Each of these individuals serves on the St. Louis Metropolitan Board of Police Commissioners, and are demanding the City of St. Louis defund and dismantle other public services the city provides in order to fund a whopping $250 million+ budget for the police department that they are tasked with overseeing.
They are bad faith actors, who do not see the City of St. Louis as a city that many of us call home, but a business opportunity to be exploited and extracted from.
They are extremely aware that the budget they are demanding for the police department would cause mass layoffs in city government (Mayor Cara Spencer’s words). They are extremely aware that $250 million or more is unreasonable, unsustainable, and unfeasible. They are extremely aware that they are wielding their ill-begotten power to harm the City of St. Louis in pursuit of hundreds of millions of dollars they believe they are “owed.”
This group of unelected bureaucrats are a cancer on St. Louis. They are taking their malicious directives from the gutless, spineless Republican cowards in Jefferson City, who have wanted to see the economic dissolution of St. Louis for decades. If they have their way, there will be an overflowing trash can, a pothole, and a cop on every corner of our city. We won’t be safer, and our quality of life will be at the bottom of one of the many sinkholes already plaguing St. Louis.
I don’t think we are reacting sufficiently to the nightmare future these people are ushering in.
If we allow this, we are allowing the complete destruction of the City of St. Louis.

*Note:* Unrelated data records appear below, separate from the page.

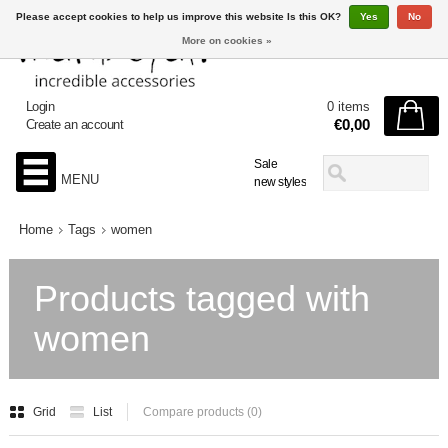
Please accept cookies to help us improve this website Is this OK?
Yes
No
More on cookies »
Login
0 items
€0,00
Create an account
Sale
MENU
new styles
Home
Tags
women
Products tagged with
women
Grid
List
Compare products (0)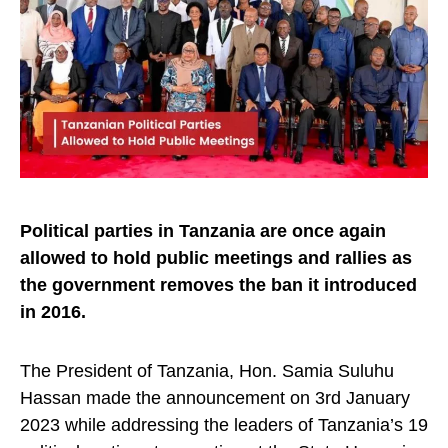
Political parties in Tanzania are once again
allowed to hold public meetings and rallies as
the government removes the ban it introduced
in 2016.
The President of Tanzania, Hon. Samia Suluhu
Hassan made the announcement on 3rd January
2023 while addressing the leaders of Tanzania’s 19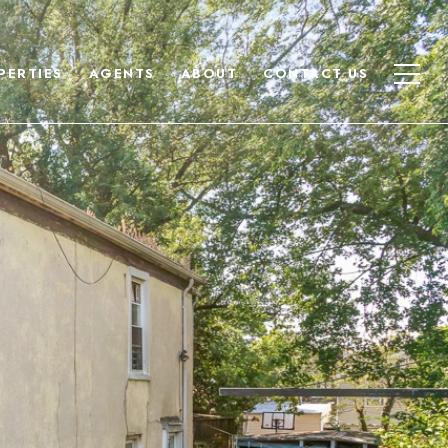
PERTIES
AGENTS
ABOUT
CONTACT US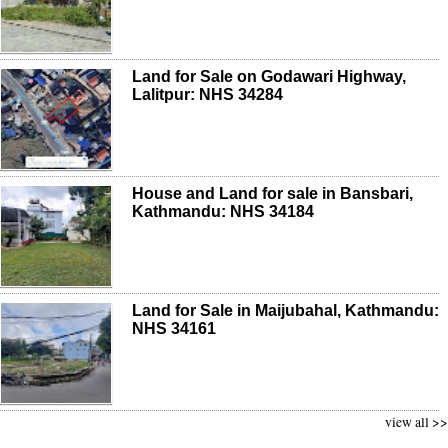
Land for Sale on Godawari Highway,
Lalitpur: NHS 34284
House and Land for sale in Bansbari,
Kathmandu: NHS 34184
Land for Sale in Maijubahal, Kathmandu:
NHS 34161
view all >>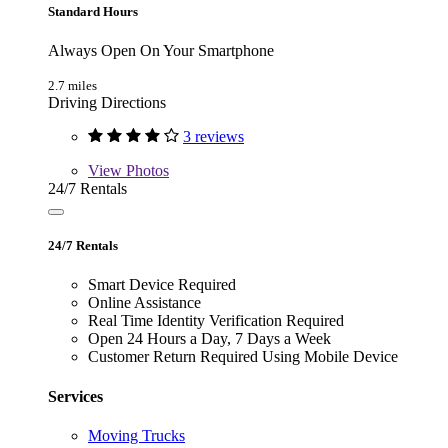
Standard Hours
Always Open On Your Smartphone
2.7 miles
Driving Directions
3 reviews
View
Photos
24/7 Rentals
24/7 Rentals
Smart Device Required
Online Assistance
Real Time Identity Verification Required
Open 24 Hours a Day, 7 Days a Week
Customer Return Required Using Mobile Device
Services
Moving Trucks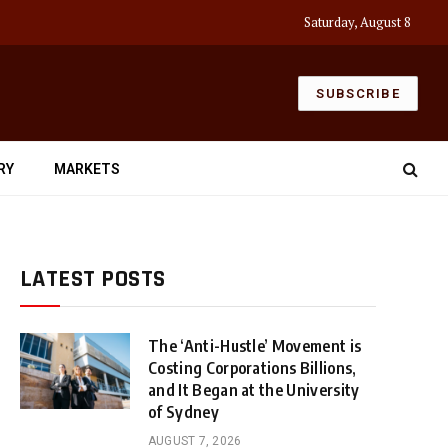
Saturday, August 8
SUBSCRIBE
RY
MARKETS
LATEST POSTS
The ‘Anti-Hustle’ Movement is
Costing Corporations Billions,
and It Began at the University
of Sydney
AUGUST 7, 2026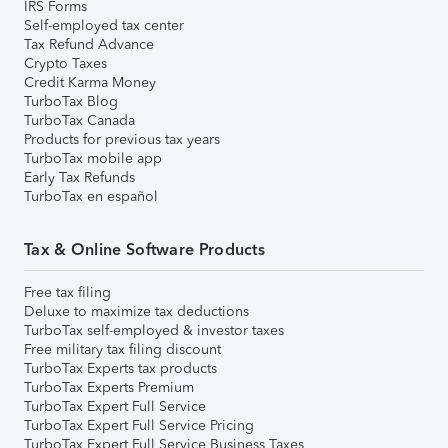
IRS Forms
Self-employed tax center
Tax Refund Advance
Crypto Taxes
Credit Karma Money
TurboTax Blog
TurboTax Canada
Products for previous tax years
TurboTax mobile app
Early Tax Refunds
TurboTax en español
Tax & Online Software Products
Free tax filing
Deluxe to maximize tax deductions
TurboTax self-employed & investor taxes
Free military tax filing discount
TurboTax Experts tax products
TurboTax Experts Premium
TurboTax Expert Full Service
TurboTax Expert Full Service Pricing
TurboTax Expert Full Service Business Taxes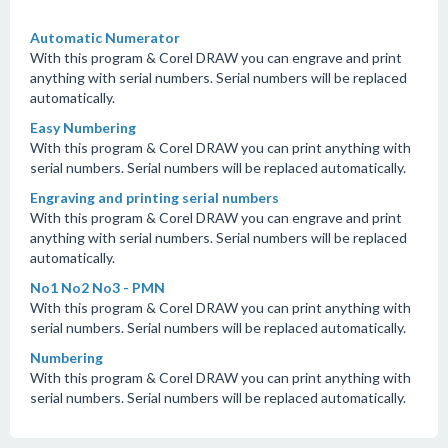
Automatic Numerator
With this program & Corel DRAW you can engrave and print
anything with serial numbers. Serial numbers will be replaced
automatically.
Easy Numbering
With this program & Corel DRAW you can print anything with
serial numbers. Serial numbers will be replaced automatically.
Engraving and printing serial numbers
With this program & Corel DRAW you can engrave and print
anything with serial numbers. Serial numbers will be replaced
automatically.
No1 No2 No3 - PMN
With this program & Corel DRAW you can print anything with
serial numbers. Serial numbers will be replaced automatically.
Numbering
With this program & Corel DRAW you can print anything with
serial numbers. Serial numbers will be replaced automatically.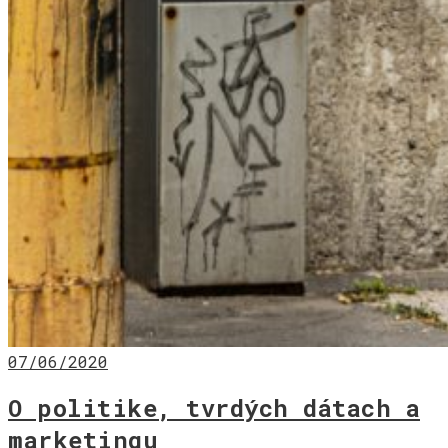
07/06/2020
O politike, tvrdých dátach a
marketingu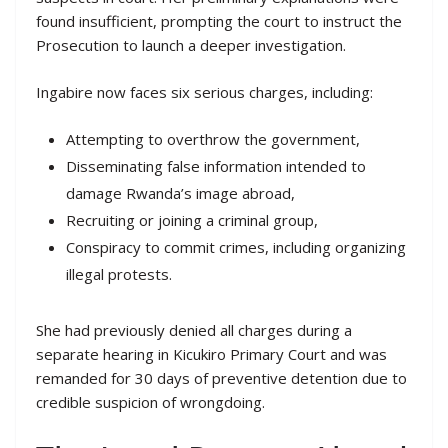
found insufficient, prompting the court to instruct the
Prosecution to launch a deeper investigation.
Ingabire now faces six serious charges, including:
Attempting to overthrow the government,
Disseminating false information intended to
damage Rwanda’s image abroad,
Recruiting or joining a criminal group,
Conspiracy to commit crimes, including organizing
illegal protests.
She had previously denied all charges during a
separate hearing in Kicukiro Primary Court and was
remanded for 30 days of preventive detention due to
credible suspicion of wrongdoing.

We cannot do that. We have to make this decision as economically painful as possible for the individuals who are making it.
We have to boycott their businesses.
We may need to escalate to protesting in front of their business. But for now, we have to make sure they know that this is not a decision they are making in the dark.
They are people, with names and addresses, who rely on St. Louisans for their income.
We should deny it to them until they reverse course, lower their budget demands, and stop trying to destroy this city.